TASKS TO COMPLETE
1. Translate this sentence from the repository page into Spanish: "Tools for digesting and working with SX Data Dictionary compiled HTML help files."
2. From the repository page, write out the passage that begins at the words "Skip to content" and stops after the words "HTML help files.".
3. On the repository page, in which directory should the `.chm` file be placed?

EXTRACT PROVIDED
— START —

Skip to content

c3us-dev/sx_data_dictionary

Repository files navigation

sx_data_dictionary

Tools for digesting and working with SX Data Dictionary compiled HTML help files.


⚙️ Prerequisites

  • Python 3.9+
  • hh.exe (Microsoft HTML Help Workshop) for command-line decompilation
  • On Windows, ensure hh is on your PATH for the CLI workflow

🚀 Installation

  1. Clone the repo:
git clone https://github.com/your-org/sx_data_dictionary.git
cd sx_data_dictionary

📦 Directory Structure

sx_data_dictionary/
├── src/
│   └── sx_data_dictionary/
│       ├── __init__.py
│       ├── main.py                 ← CLI entry point for all functionalities
│       ├── config.py               ← Configuration and logging setup
│       └── pipelines/
│           ├── __init__.py
│           ├── htm_to_json.py      ← HTML to JSON dictionary conversion
│           ├── annotation_skim.py  ← Field annotation extraction
│           └── build_annotation_db.py ← SQLite database creation
├── data/
│   ├── chm/                        ← **place your `.chm` here** (built using v11.21.6)
│   ├── htm/                        ← autogenerated `.htm` output from CHM
│   ├── json/                       ← generated JSON dictionaries and annotations
│   └── sqlite/                     ← generated SQLite databases
├── logs/                           ← runtime log files (via Loguru)

— END —

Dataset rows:

— START —

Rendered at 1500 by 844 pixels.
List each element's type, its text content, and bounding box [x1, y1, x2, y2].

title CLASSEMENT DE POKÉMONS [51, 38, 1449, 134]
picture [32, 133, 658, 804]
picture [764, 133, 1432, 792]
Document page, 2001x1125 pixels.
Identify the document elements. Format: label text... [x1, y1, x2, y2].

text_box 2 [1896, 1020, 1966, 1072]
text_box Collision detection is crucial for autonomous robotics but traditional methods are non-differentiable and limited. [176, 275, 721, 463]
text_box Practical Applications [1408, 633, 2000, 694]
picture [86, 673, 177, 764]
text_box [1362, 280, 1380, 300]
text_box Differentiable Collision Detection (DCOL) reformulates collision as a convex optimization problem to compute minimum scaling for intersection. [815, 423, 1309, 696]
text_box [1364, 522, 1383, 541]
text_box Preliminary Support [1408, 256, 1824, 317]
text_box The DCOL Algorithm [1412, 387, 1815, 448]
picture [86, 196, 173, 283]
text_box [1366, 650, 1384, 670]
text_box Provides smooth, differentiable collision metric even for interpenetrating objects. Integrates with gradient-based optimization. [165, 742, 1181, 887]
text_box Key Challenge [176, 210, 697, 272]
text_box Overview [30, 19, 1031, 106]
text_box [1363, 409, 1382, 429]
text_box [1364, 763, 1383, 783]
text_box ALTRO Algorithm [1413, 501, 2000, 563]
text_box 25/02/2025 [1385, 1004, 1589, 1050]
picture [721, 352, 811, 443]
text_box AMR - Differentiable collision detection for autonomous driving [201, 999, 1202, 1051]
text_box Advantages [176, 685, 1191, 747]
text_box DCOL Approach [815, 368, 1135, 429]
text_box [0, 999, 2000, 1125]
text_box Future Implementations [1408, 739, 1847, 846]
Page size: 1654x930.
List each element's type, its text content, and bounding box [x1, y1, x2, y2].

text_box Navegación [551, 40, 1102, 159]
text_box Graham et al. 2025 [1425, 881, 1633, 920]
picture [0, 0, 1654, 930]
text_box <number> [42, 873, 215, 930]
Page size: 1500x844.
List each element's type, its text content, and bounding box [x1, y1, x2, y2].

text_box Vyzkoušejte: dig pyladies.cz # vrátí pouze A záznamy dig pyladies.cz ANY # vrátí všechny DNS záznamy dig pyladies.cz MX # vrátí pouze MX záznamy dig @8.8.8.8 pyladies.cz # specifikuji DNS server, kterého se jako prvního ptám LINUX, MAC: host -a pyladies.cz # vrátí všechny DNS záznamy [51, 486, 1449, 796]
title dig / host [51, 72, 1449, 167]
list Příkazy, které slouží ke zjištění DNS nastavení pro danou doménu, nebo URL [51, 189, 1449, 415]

— END —

FINAL RESULTS
1. Herramientas para procesar y trabajar con archivos de ayuda HTML compilados de SX Data Dictionary.

2.
Skip to content

c3us-dev/sx_data_dictionary

Repository files navigation

sx_data_dictionary

Tools for digesting and working with SX Data Dictionary compiled HTML help files.

3. In `data/chm/`.